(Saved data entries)
-*-*-
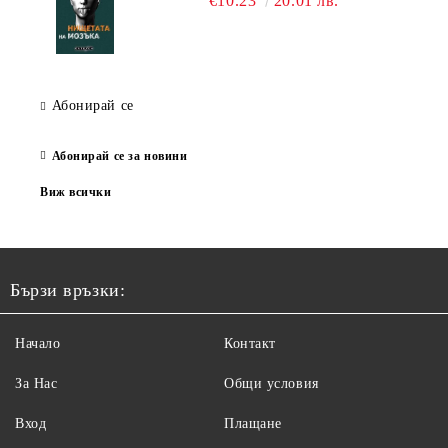
€10.23
20.01 лв.
Абонирай се
Абонирай се за новини
Виж всички
Бързи връзки:
Начало
Контакт
За Нас
Общи условия
Вход
Плащане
-*-*-
* **ABOUT THIS TASK**
Print out the entries once more, unchanged. No pictures.

* **EXERCISE ANSWER**
€10.23
20.01 лв.
Абонирай се
Абонирай се за новини
Виж всички
Бързи връзки:
Начало
Контакт
За Нас
Общи условия
Вход
Плащане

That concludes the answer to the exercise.